今も変な紐持たされたけど。お姉さま一体何をやろうとしてるんだろ?
あ、そういえば
「お姉さま、私のこと『ちゃん』付けで呼ばないでくださいよぉ」
「いいじゃないのぉ。光希ちゃんカワイイんだしぃ〜」
羨ましいわ〜。なんて続けながら私の持った紅い紐の先にある白い鉛筆で変な記号を数個書き足す。
っもう、気にしてるのにぃ。
「でも、もう隆史だっているんだし私ももう立派な神だよ?」
「あ〜ら、契約もしてないのに守護者なんて言っちゃっていいのかしら?」
『守護の契約』
私たち神と人との間で行われる契約。
その契約を結べば人は正式な守護者となり神は自らの力を自由に使うことのできる『本当の神』になることができる。
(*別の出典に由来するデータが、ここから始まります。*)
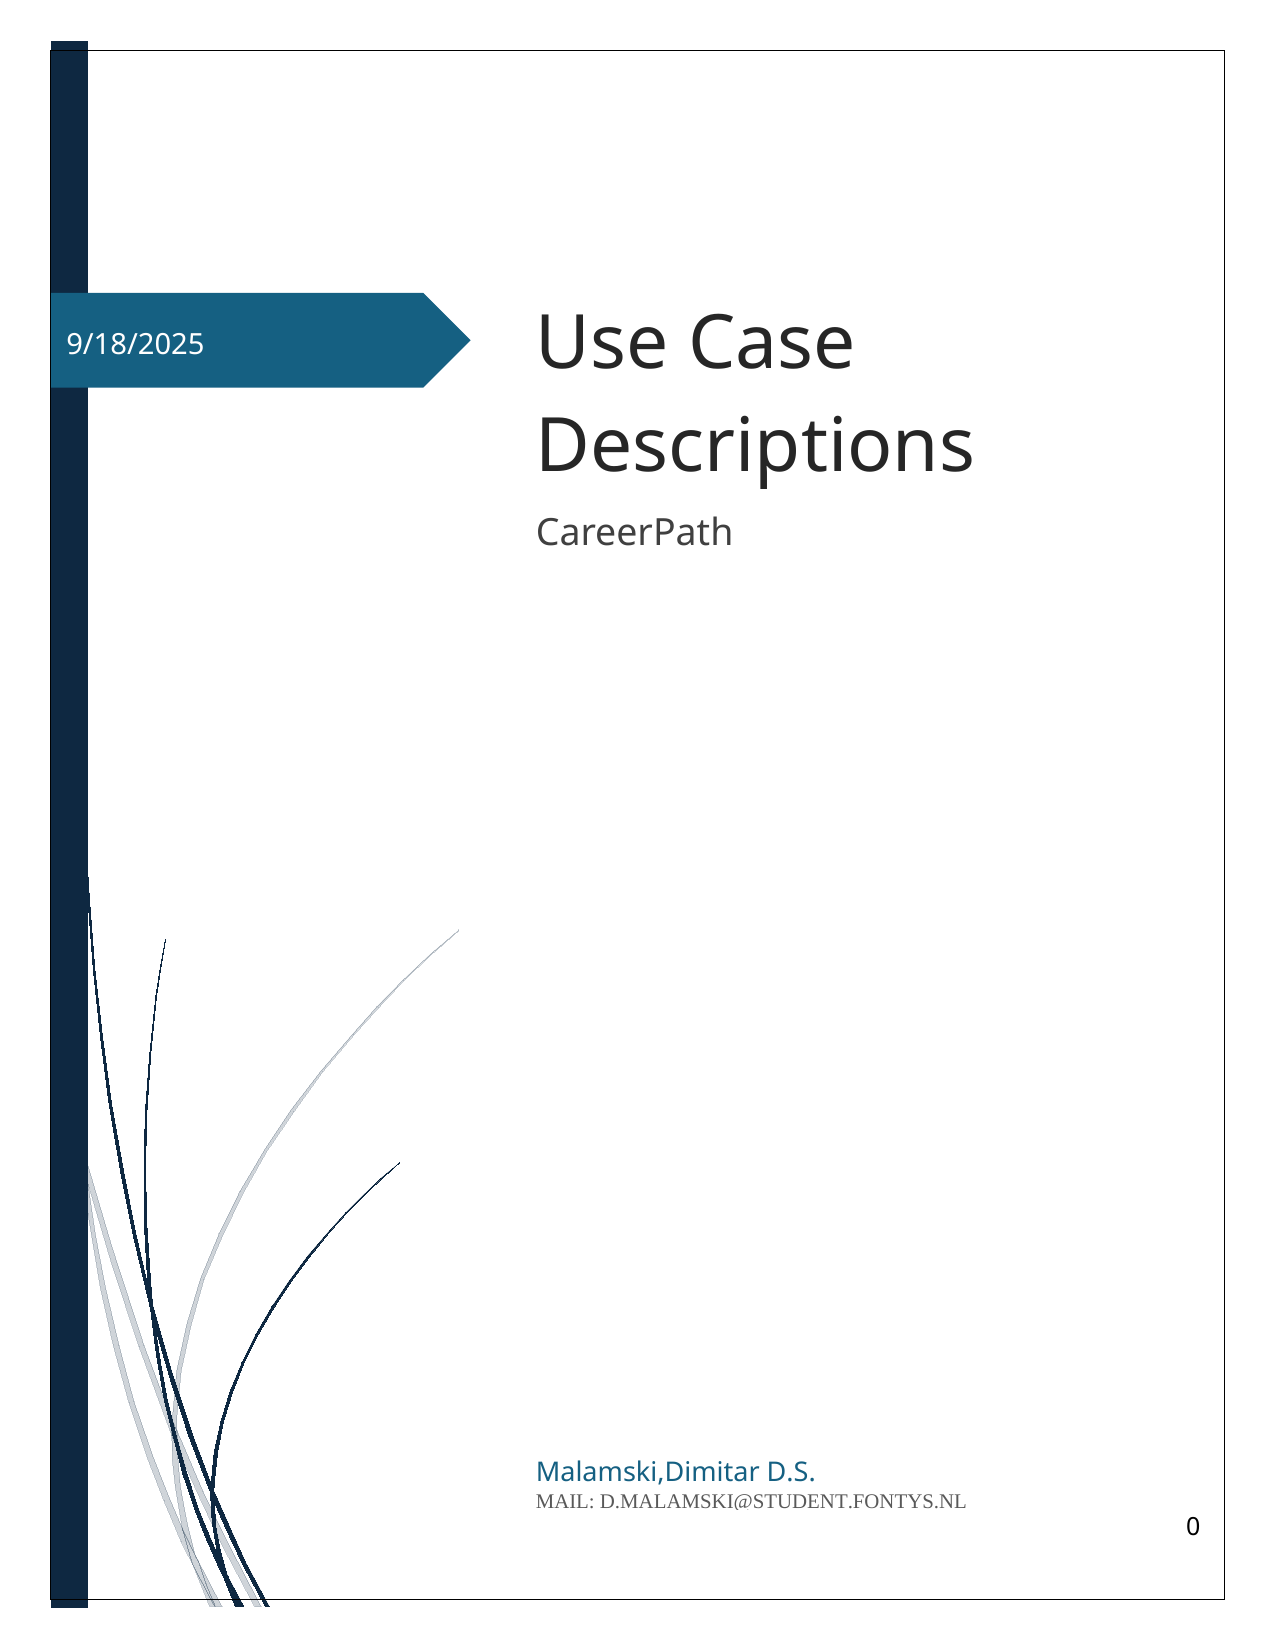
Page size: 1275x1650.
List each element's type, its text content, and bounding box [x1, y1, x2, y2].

text Mail: d.malamski@student.fontys.nl [536, 1489, 1109, 1510]
text CareerPath [536, 506, 1108, 555]
text Malamski,Dimitar D.S. [536, 1452, 1109, 1489]
text Use Case Descriptions [536, 289, 1108, 493]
確かに私たちはまだ契約はしてないけど隆史がいいっていったらちゃんとやるもん。
「はい、光希ちゃんできたわよ〜♪」
「なんか今『ちゃん』のところがすっごく大きく聞こえた気がしますっ!」
「あら、なんのことかしらぁ〜?」
うぅ、…絶対わざとだ。
「そんなことより光希ちゃんソコ危ないわよ?」
いつの間にか記号で囲んだ円の中心にいたお姉さまがいう。
「へ?」
と、私の足元にあった記号が突然青く光り出す。
うわぁ〜、何かの魔法みた〜い…じゃなくって、絶対これ魔法だよね。しかも上級の…。
私が記号の上から降りるのを見届けたお姉さまがなにかを呟き始める。
「……………!」
ッバズン!!
え〜と、すんごい量の煙が出てきたけどいいのかなぁ?
煙って匂いついちゃうとなかなかとれないんだよねぇ。
隆史、怒らないかなぁ?嫌われないかなぁ?
…………………………あ、ついでにお姉さま大丈夫かなぁ?
たぶん大丈夫だけど一応確認しようかなぁ?
「お姉さま?…え〜と、ダイジョーブ?」
「むぅ?光希かの?」
あれ?なんか今お姉さまじゃない声が聞こえたような…。
「コラ、イナリ!暴れないの!」
「す、すまないのぉ。姉様。ちとばかり興奮してもうたわい」
…イナリ。
「はいは〜い!光希ちゃんこっち来てぇ〜。『例のもの』が来たわよ♪」
「語尾に音符なんぞつけおって。姉様…歳はいくつだったかの?」
ガツッ!
うぁ。煙の中で何かドス黒いものが見えたよぉ。
「い、イナリをブッたな!この繊細極まる愛らしいイナリをっ!」
そう叫ぶ声が聞こえたかと思うと煙の中から懐かしい友達が出てきた。